Written by Megan Malloy
Supreme Tutoring in Freehold is planning on giving away dozens of free tablets to area schools starting in September.
Newman, founder and director of Supreme Tutoring, has partnered with PC
Richards & Son to provide the technology to classrooms, and sees
the giveaways as an extension of the kind of work Supreme Tutoring is
"It’s hard to give our kids the best education possible without having all the right tools," said Newman. It is imperative, he said, "for children to learn on their own, with updated computer technology so that all of our students are engaged and they’re all learning and they’re all having fun. They don’t even realize they’re learning."
Each month, 10 to 25 tablets will be given to a classroom. Schools in Manalapan, Freehold, and Marlboro will be able to fill out an application for the technology, and Newman will make the decisions based on need.
Giving back to the community is something that Newman has prioritized since Supreme opened its doors.
"When a parent signs up, we give a percentage of their tuition to an organization they choose,” he said. "You have to be thankful for the business that comes in from the community, so you have to give back."
Parents can elect to donate part of their tuition money to the Boy Scouts, the PTO, or whomever else they choose. In addition, the center offers a free socialization program for children on the autism spectrum, as well as a variety of other social disorders. Social workers, neuropsychologists, financial planners, and insurance companies hold sessions at Supreme Tutoring, and talk to parents about challenges and strategies for the future.
"Parents come here, and they feel lost," said Newman. "The parents have nowhere to go sometimes, and the schools don't give them the answers, other doctors don’t give them the answers, and if you're able to provide a parent with that sense of relief….that’s what we’re here for."
Newman got into education after his father, a retired principal, convinced him to give up a career in business to pursue it. Newman's mother is the director of an early childhood center.
Newman, who is also an assistant principal at a school in New York, opened up Supreme Tutoring with his wife in 2011. The teacher-student ratio is extremely low at six to one, and students make regular use of the facility’s Smartboards, Kindles and laptops.
All of Supreme’s tutors are licensed teachers by the state of New Jersey and teach in area schools. Classes are taught in small rooms and range from common core basics to SAT prep to robotics. Teachers emphasize game-based learning and encourage kids to start with their strengths and grow from there. The results speak for themselves; the average SAT prep student jumps 300 points thanks to Supreme.
Learning centers like Supreme fill in the gaps that can so often emerge in schools, where teachers and principals are constantly asked to do more with less, according to Newman.

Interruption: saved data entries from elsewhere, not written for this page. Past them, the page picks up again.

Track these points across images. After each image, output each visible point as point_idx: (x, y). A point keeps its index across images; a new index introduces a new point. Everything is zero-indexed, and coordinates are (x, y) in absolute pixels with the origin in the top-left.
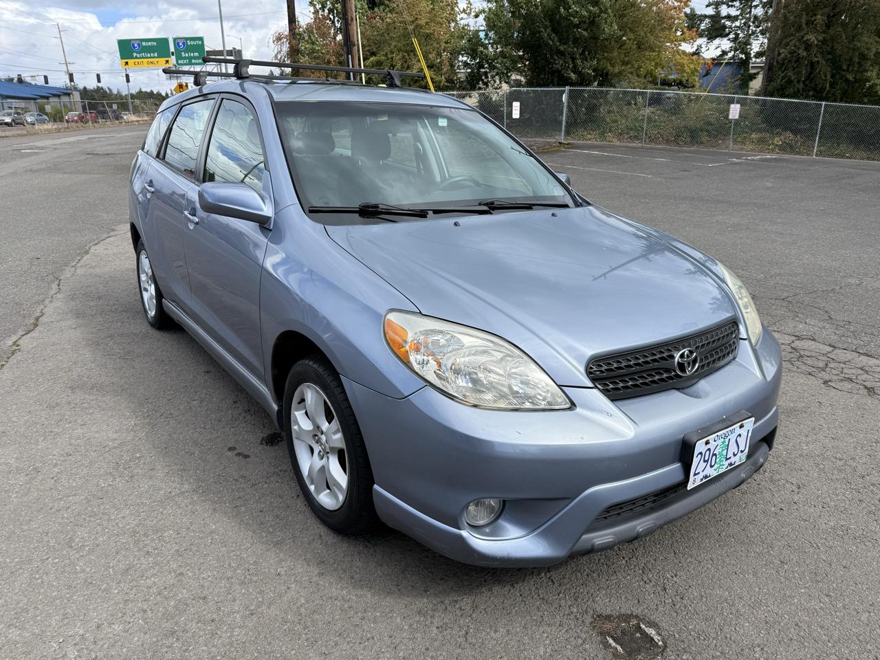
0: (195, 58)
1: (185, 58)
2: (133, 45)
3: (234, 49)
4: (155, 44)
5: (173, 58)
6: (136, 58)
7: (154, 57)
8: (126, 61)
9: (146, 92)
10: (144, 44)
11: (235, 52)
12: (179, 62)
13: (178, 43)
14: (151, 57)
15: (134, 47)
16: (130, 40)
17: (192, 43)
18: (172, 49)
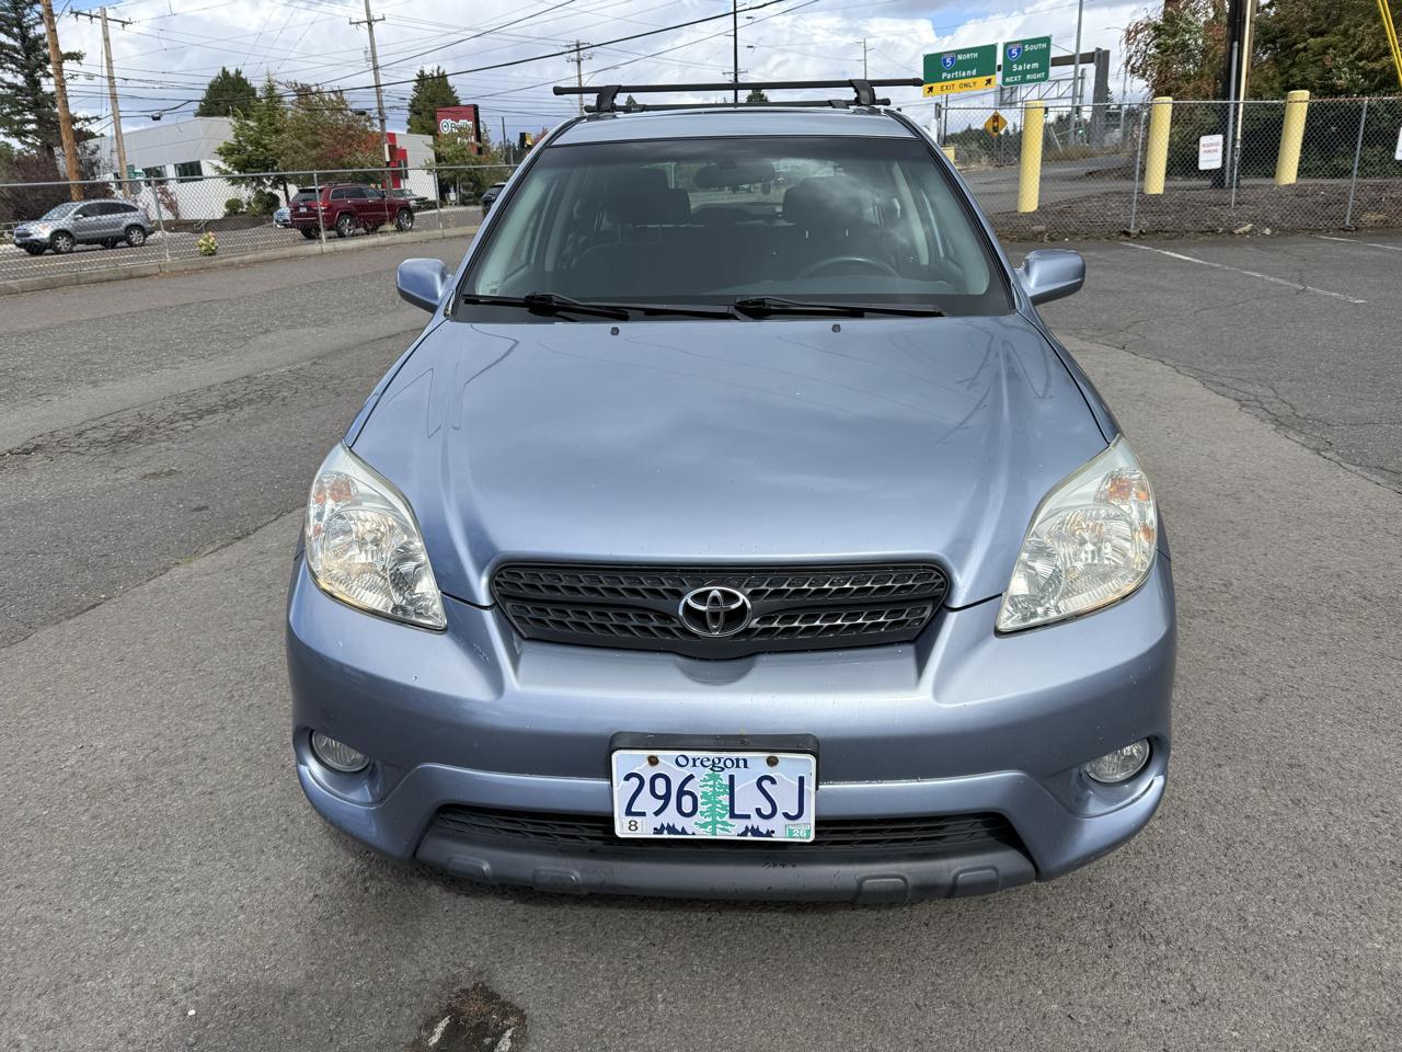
0: (1032, 71)
1: (1017, 73)
2: (945, 60)
3: (1098, 49)
4: (976, 55)
5: (999, 74)
6: (946, 79)
7: (972, 76)
8: (930, 85)
9: (977, 130)
10: (960, 57)
11: (1099, 56)
12: (1007, 80)
13: (1011, 51)
14: (966, 77)
15: (945, 64)
16: (942, 54)
17: (1033, 47)
18: (1000, 60)
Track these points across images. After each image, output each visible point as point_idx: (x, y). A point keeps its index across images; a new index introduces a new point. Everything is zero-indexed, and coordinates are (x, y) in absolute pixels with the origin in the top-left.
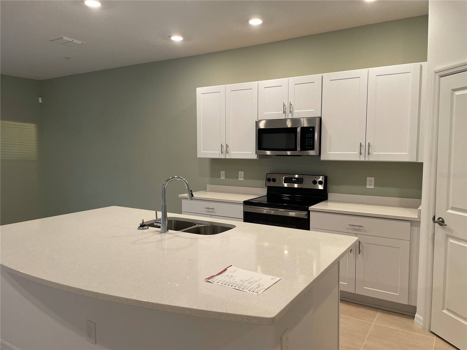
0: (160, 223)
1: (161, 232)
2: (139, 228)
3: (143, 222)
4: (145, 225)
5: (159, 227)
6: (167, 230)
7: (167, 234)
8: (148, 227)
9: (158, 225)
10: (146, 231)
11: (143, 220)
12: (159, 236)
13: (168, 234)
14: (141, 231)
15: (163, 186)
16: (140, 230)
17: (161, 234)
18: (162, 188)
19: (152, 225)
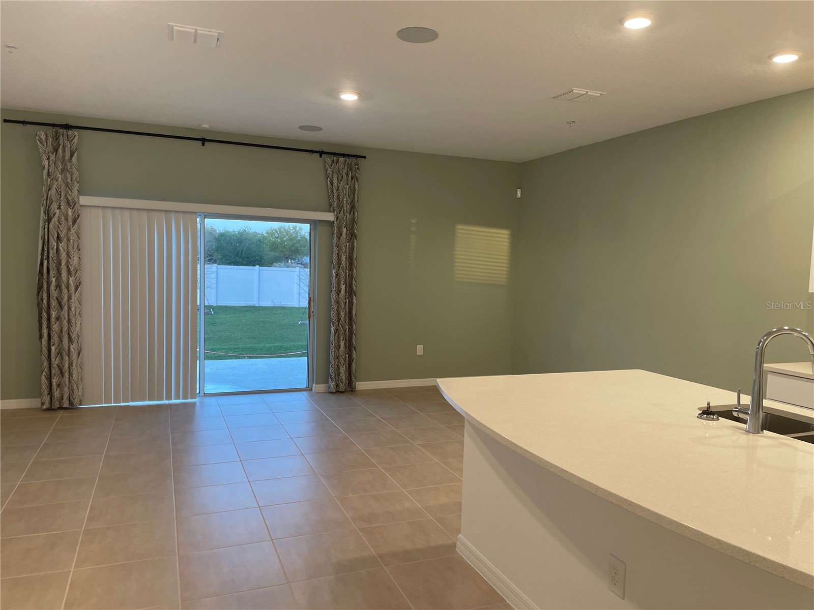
0: (748, 414)
1: (748, 432)
2: (700, 416)
3: (710, 407)
4: (713, 413)
5: (744, 421)
6: (760, 430)
7: (760, 436)
8: (718, 418)
9: (741, 416)
10: (714, 424)
11: (709, 404)
12: (743, 439)
13: (762, 437)
14: (705, 422)
15: (759, 345)
16: (703, 419)
17: (747, 434)
18: (757, 348)
19: (726, 414)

"We're so busy trying to move our students up grades that we sometimes forget about those kids who are middle level or even higher level," said Newman. "Schools will say, how are you moving your lower-level kids? But how many of them are saying, what are we doing for our higher level or middle level kids?"
Newman wants to fully integrate the efforts of the tutors, students, parents, teachers, and principals, and has used technology to better facilitate those interactions. An online portal will be launching in the fall, which will connect each Supreme Tutoring student with his or her parents, teacher, tutor, and principal, so everyone is on the same page and can track the student's progress. There will also be an online resource for parents, providing everything from test-taking skills to homework tips.
In addition to the technology giveaway, Supreme Tutoring will be opening its second location in Marlboro in the fall.
"We’re very excited about that location because we’re able to reach out to more students," said Newman. "Marlboro is my hometown, so I’m excited. It’s nice to be home."
Newman hopes that the Marlboro location will foster the same love of learning and family atmosphere that they have cultivated in Freehold.
"Students may be poor in one area or subject, but they may be really strong in another area," he said. "We don’t just skip over that strength; we take that strength and we challenge them to go to the next level. Just to see the confidence built—forget it, it’s an unbelievable feeling."